• Textausschnitt
....

Archiv Berichte 10

Spannender Vortrag: Museumsleiter Fritz Koch nahm die Zuhörer mit auf eine Zeitreise durch die Donaumoosgeschichte. Der Abend fand im Rahmen der Reihe „Unser Donaumoos“ statt.

Ungebrochene Faszination des Donaumooses

Vortrag von Museumsleiter Fritz Koch wird zur spannenden Zeitreise durch mehrere Jahrhunderte Moorgeschichte

 

Die Geschichte des Donaumooses hat nichts von ihrer Faszination verloren. Das hat sich beim Vortrag von Museumsleiter Fritz Koch im Haus im Moos in Kleinhohenried deutlich gezeigt. Der Fachmann für die Moorhistorie spannte im Rahmen der Reihe „Unser Donaumoos“ des Donaumoos-Teams einen eindrucksvollen Bogen – von der Idee für die Besiedlung Ende des 18. Jahrhunderts bis hin zur heutigen Zeit mit all ihren Herausforderungen. Koch zeigte dabei kurzweilig auf, wie das heutige Gesicht des Donaumooses entstanden ist.

 

Wer denkt, ein Geschichtsvortrag zieht heutzutage kaum noch Publikum an, dem hat Fritz Koch klar das Gegenteil bewiesen. Der Historiker, der seit mittlerweile 30 Jahren im Donaumoos tätig ist und das Freilichtmuseum beim Haus im Moos mit aufgebaut hat, fesselte die gut 50 Besucherinnen und Besucher in der Umweltbildungsstätte von der ersten Minute an. Das lag nicht nur an der spannenden Materie und dem oftmals launigen Vortrag, sondern auch daran, dass der Referent den Großteil des Publikums seit vielen Jahren persönlich kennt. „Drei Viertel von euch sind alte Bekannte“, erklärte er, bevor er die Zuhörer mitnahm auf eine mehrere Jahrhunderte umfassende Zeitreise.

....

• Aufgabe 1
Wie viele Besucherinnen und Besucher verfolgten laut dem Bericht über den Donaumoos-Vortrag die Veranstaltung in der Umweltbildungsstätte?
• Aufgabe 2
Fasse bitte den Absatz des Berichts über den Donaumoos-Vortrag, der mit „Wer denkt, ein Geschichtsvortrag“ beginnt, als kurze Stichpunktliste zusammen.
• Aufgabe 3
Setze den Bericht über den Donaumoos-Vortrag nach seinem letzten Satz fort.

• Datenauszug

....

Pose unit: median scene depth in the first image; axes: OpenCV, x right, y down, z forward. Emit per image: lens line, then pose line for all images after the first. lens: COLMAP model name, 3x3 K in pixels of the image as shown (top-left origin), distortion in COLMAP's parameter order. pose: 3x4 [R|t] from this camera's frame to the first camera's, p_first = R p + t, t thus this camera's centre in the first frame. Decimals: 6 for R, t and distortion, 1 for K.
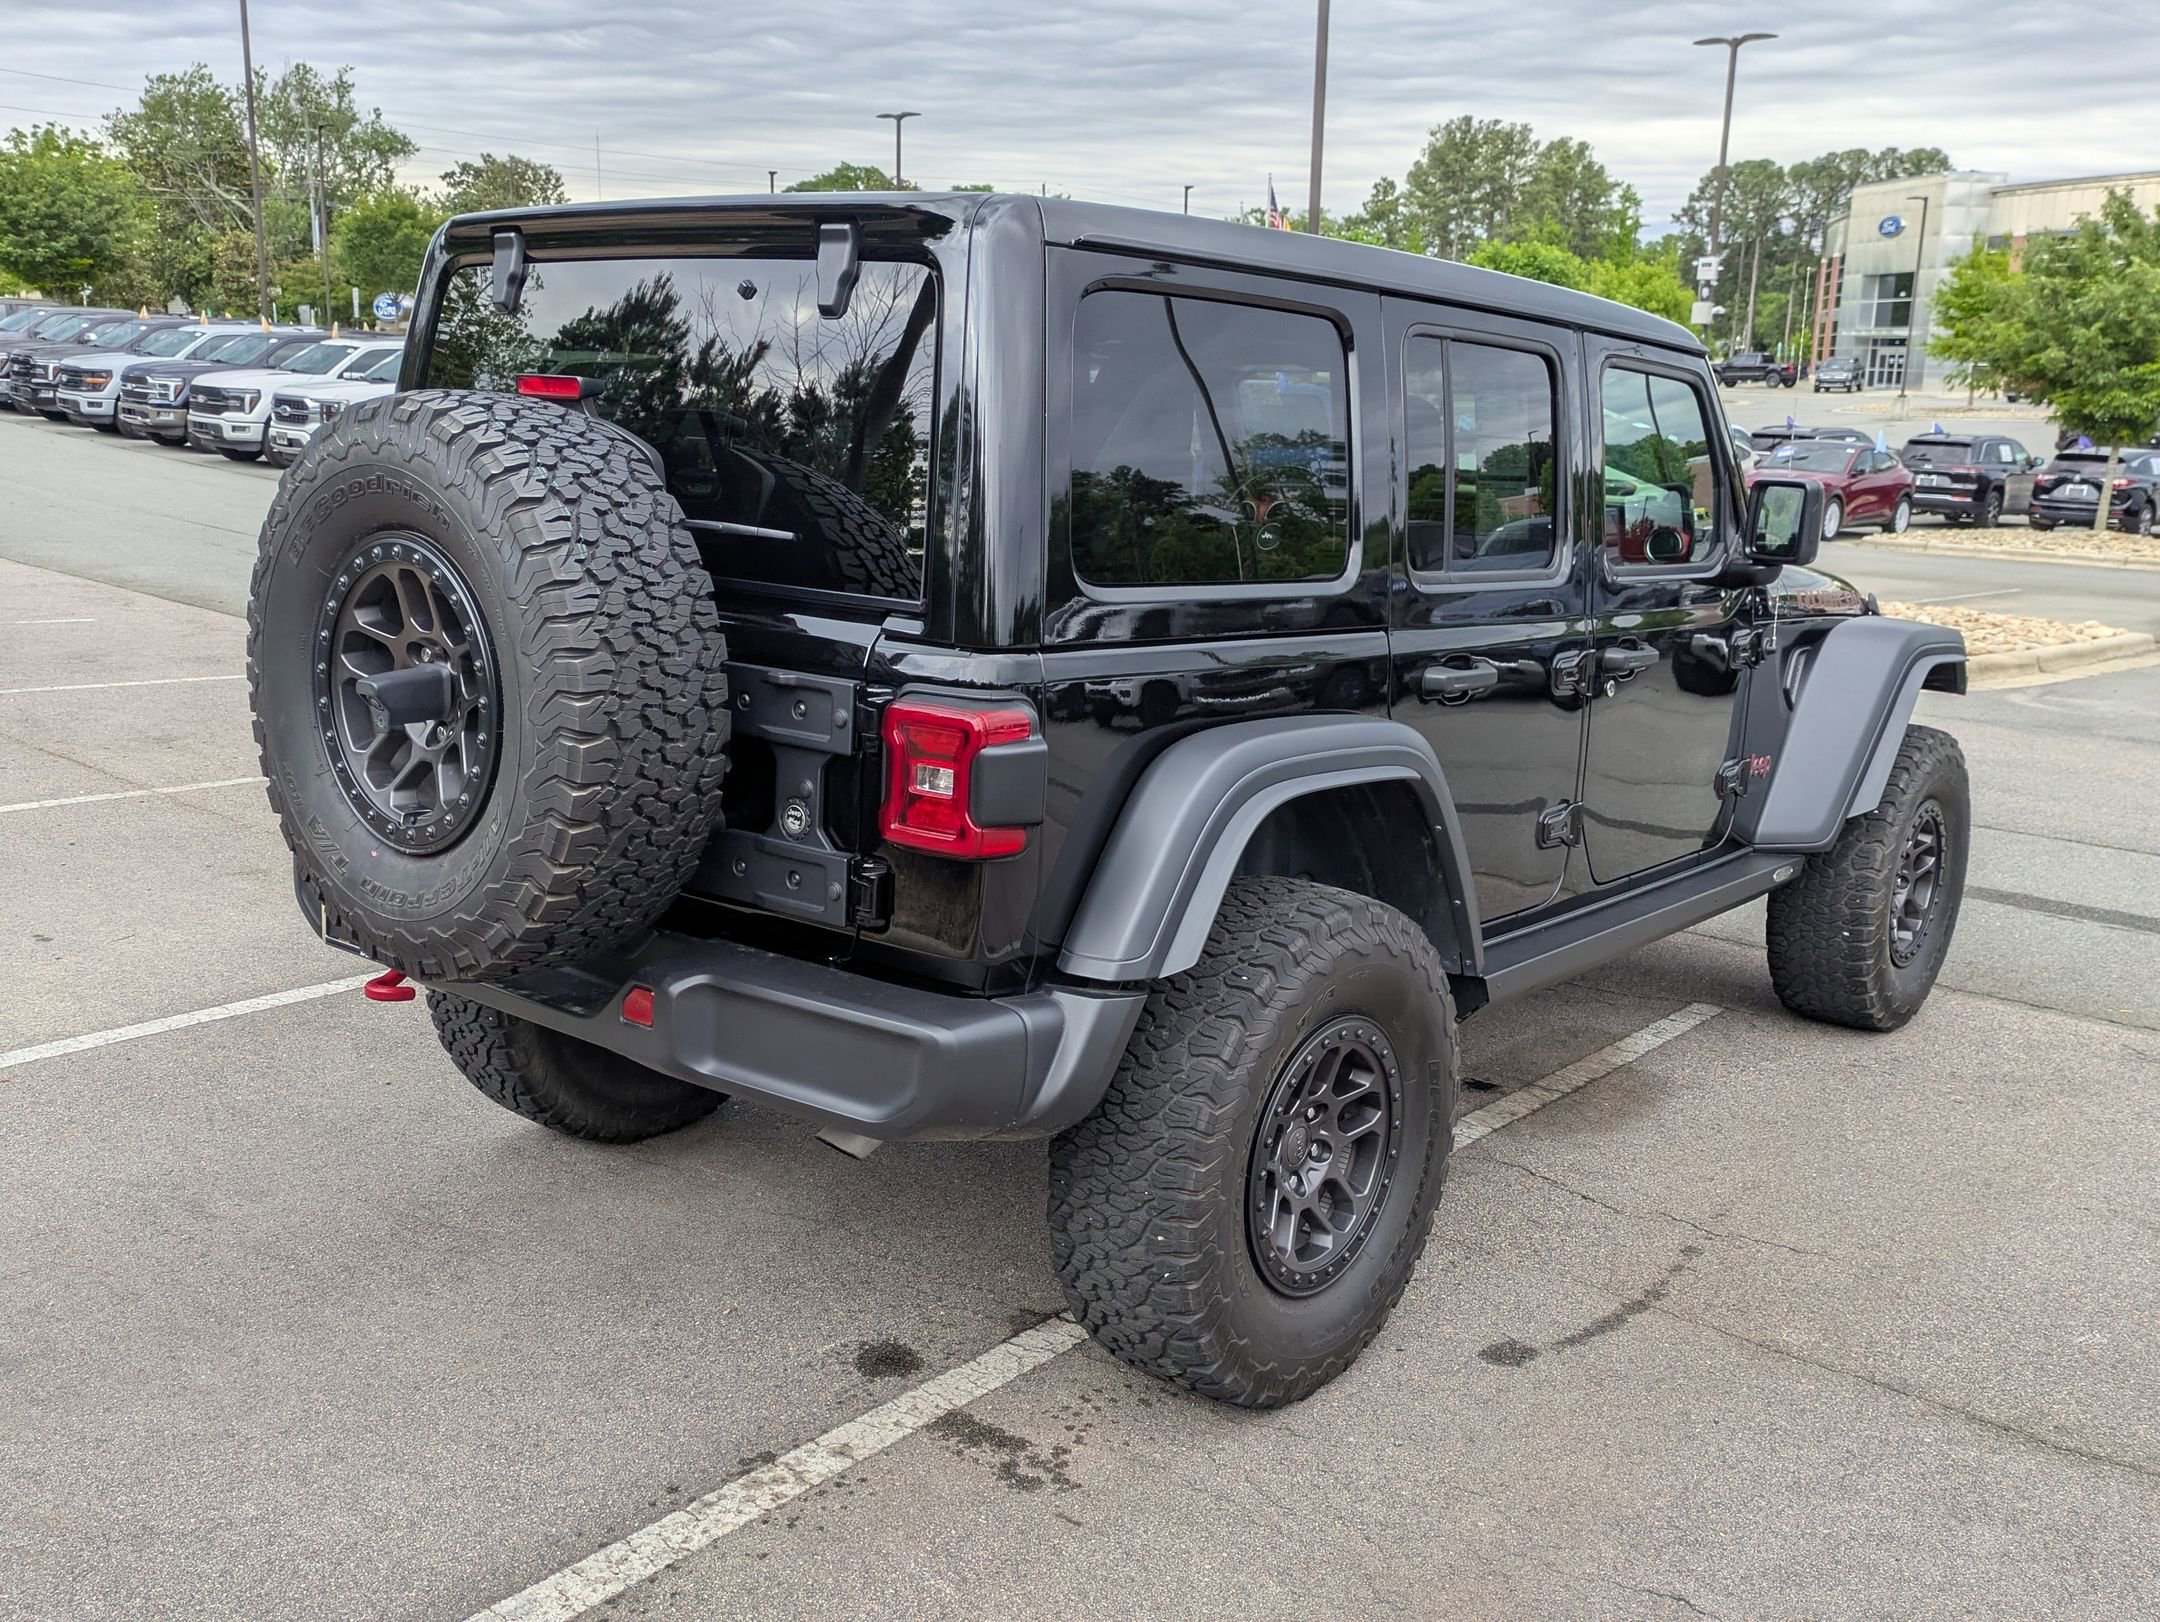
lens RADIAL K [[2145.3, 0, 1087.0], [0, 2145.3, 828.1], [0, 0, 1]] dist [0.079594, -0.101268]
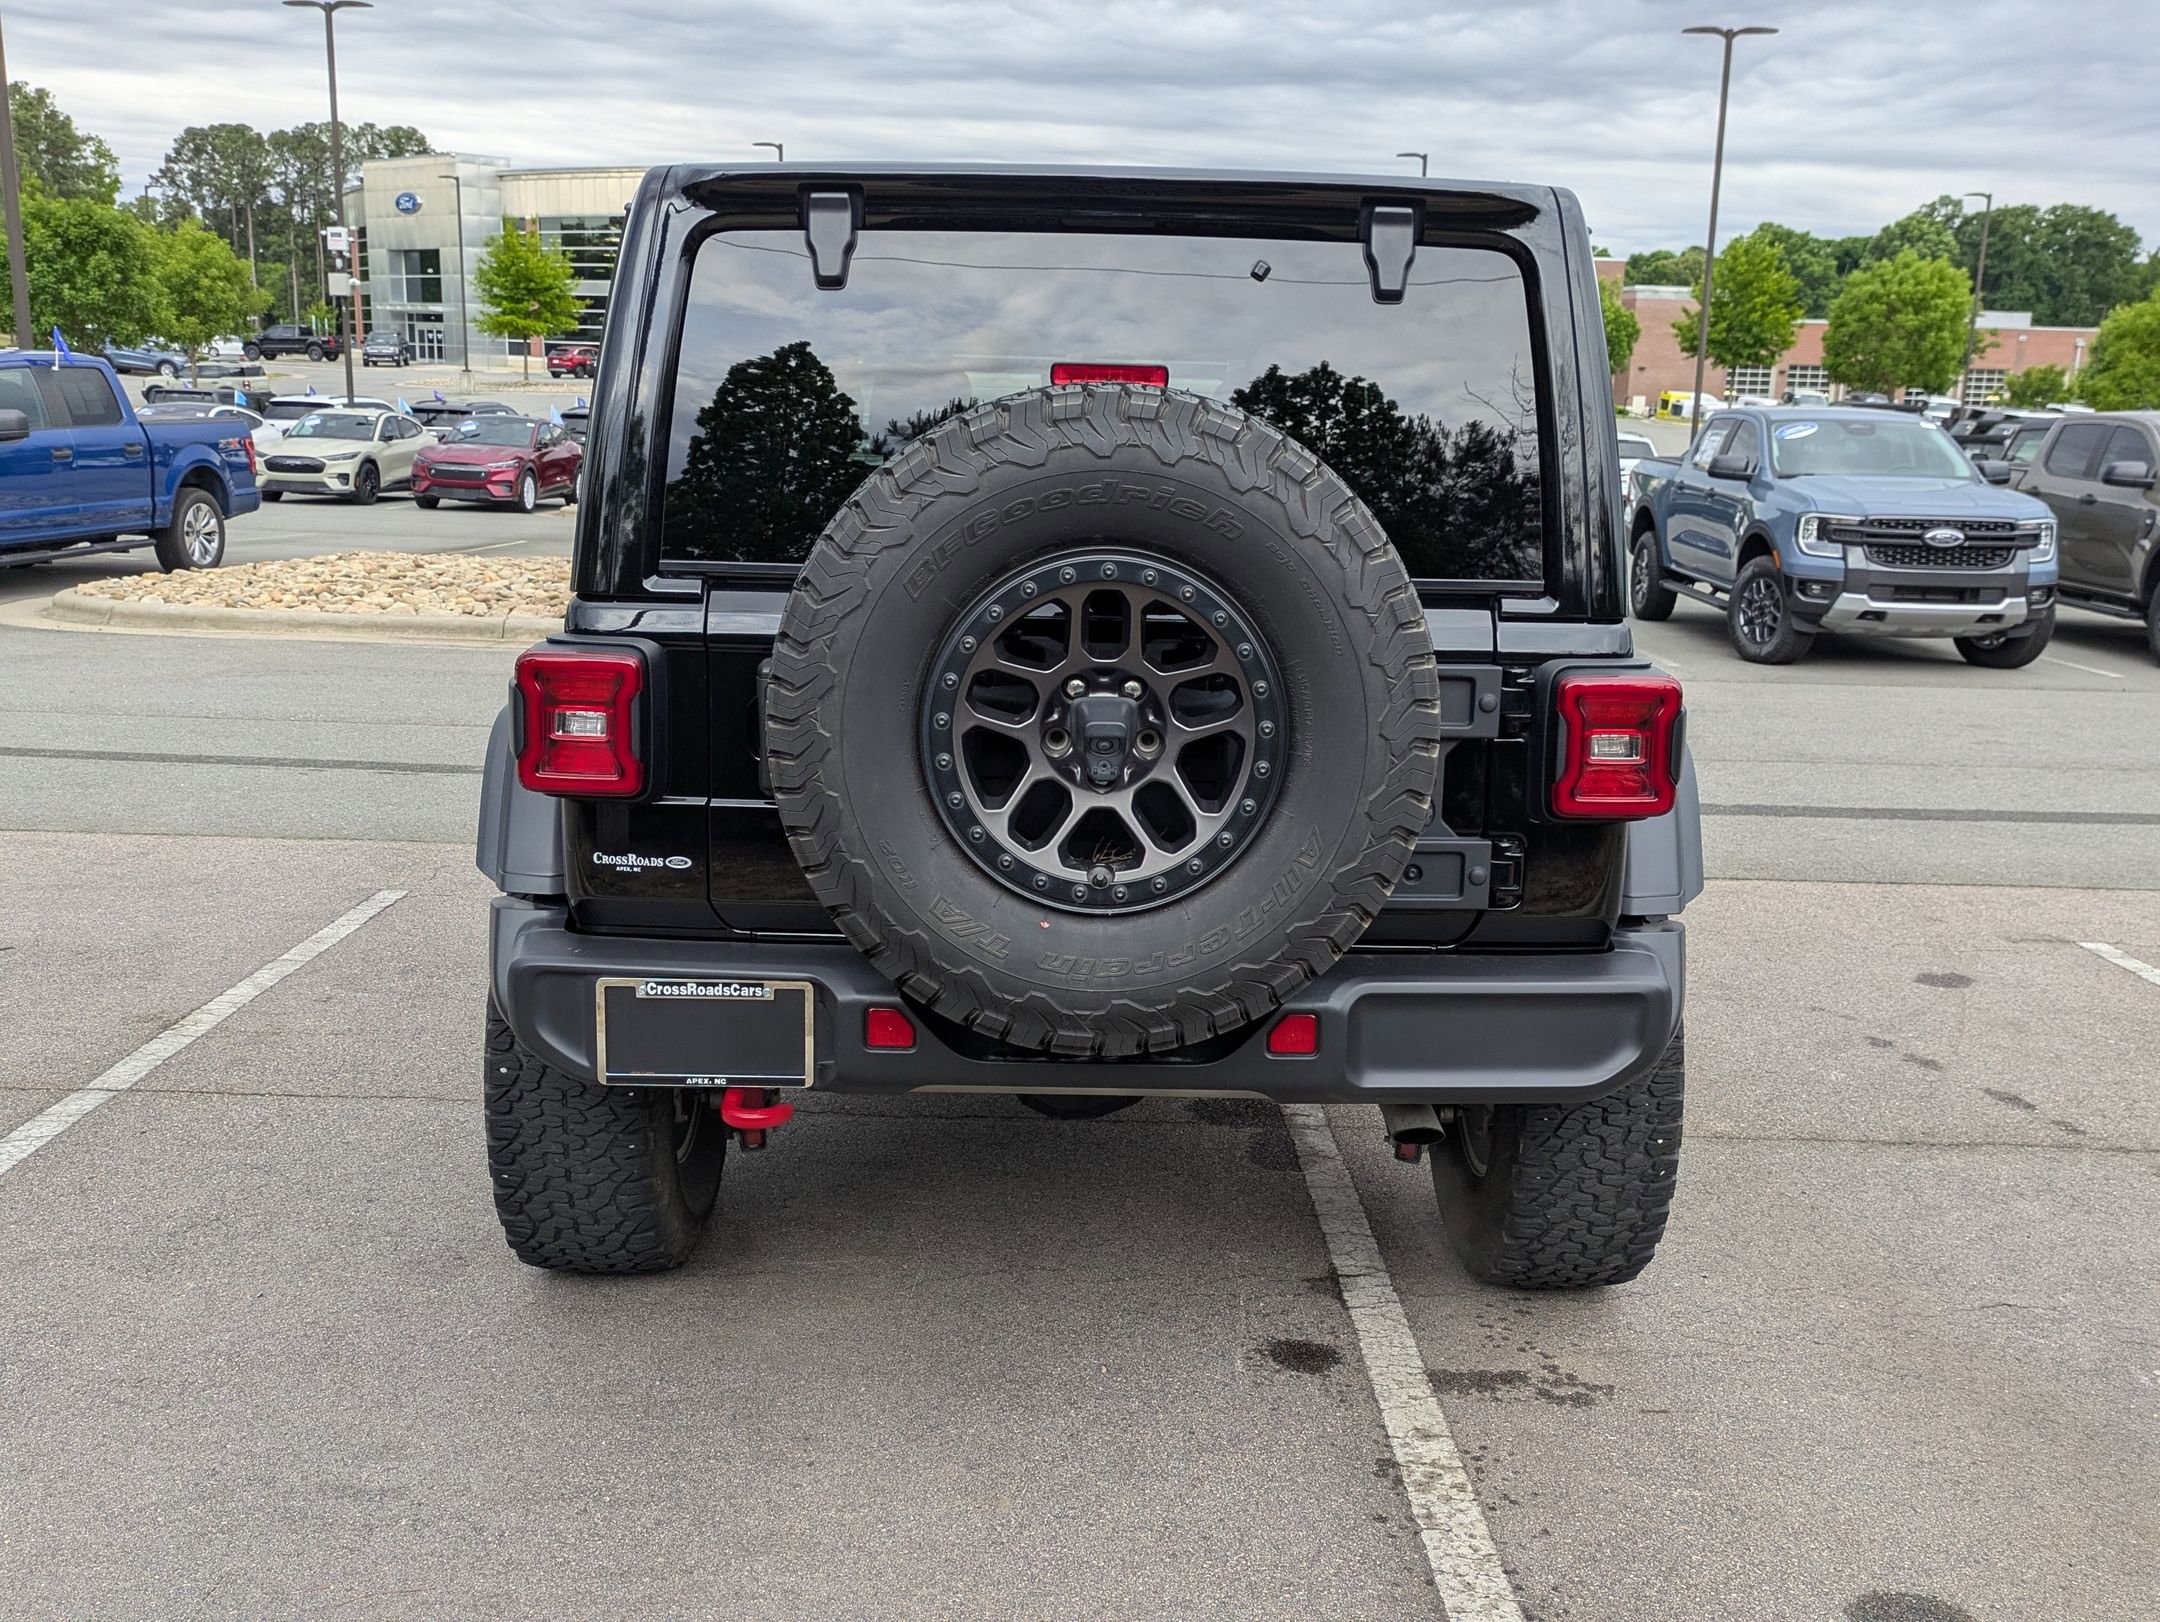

....

• Erwartete Ausgabe 1
Gut 50.

• Erwartete Ausgabe 2
- Fritz Koch bewies, dass ein Geschichtsvortrag heute durchaus Publikum anzieht.
- Der Historiker ist seit 30 Jahren im Donaumoos tätig und hat das Freilichtmuseum beim Haus im Moos mit aufgebaut.
- Er fesselte die gut 50 Besucherinnen und Besucher in der Umweltbildungsstätte von der ersten Minute an.
- Gründe dafür waren die spannende Materie, der oft launige Vortrag und die Tatsache, dass er den Großteil des Publikums seit vielen Jahren persönlich kennt („Drei Viertel von euch sind alte Bekannte“).
- Anschließend nahm er die Zuhörer auf eine Zeitreise über mehrere Jahrhunderte mit.

• Erwartete Ausgabe 3
 

Dazu hatte Koch Unmengen an Anekdoten, Landkarten und Fotos mitgebracht, um einen Blick auf das Antlitz des Donaumooses von einst zu werfen. Neben einigen Ansichten typischer Dörfer – mit frappierender Ähnlichkeit zur Museumsstraße im Haus im Moos – gab es das Geburtshaus des berühmten Hygienikers Max von Pettenkofer in Lichtenheim und das Aretin-Haus in Karlskron zu sehen, ebenso die im Dritten Reich in Karlshuld entstandene Karl-Wahl-Siedlung, Vorläufer der heutigen Siedlung im Ortskern. Fotos aus der Zeit der Besiedlung Ende des 18. Jahrhunderts gibt es freilich nicht, wohl aber schriftliche Überlieferungen. „Das waren keine geraden Wiesen, sondern unebene Flächen mit Büscheln“, so Koch, der auch sprudelnden Quellen und einigen sandigen Dünen mit etwas mehr Bewuchs berichtete. Der damalige Berg im Gauer Pfarrer und Historiker Johann Jakob Lanz berichtete von einer „dampfigen Hitze im Sommer“. Dennoch war das Donaumoos für die umliegenden Dörfer in Teilen wertvolle Weidefläche – mehr aber wohl nicht. Vom Schorner Freiherrn Franz Xaver von Brutscher ist zudem eine Heuernte im Niedermoor überliefert. „Das war wohl unter dem Schnittgut so nass, dass die Arbeiter das Material raustragen mussten“, so Koch, der vermutet, dass vor Beginn der Besiedlung maximal ein Fußpfad durch das Donaumoos geführt hatte.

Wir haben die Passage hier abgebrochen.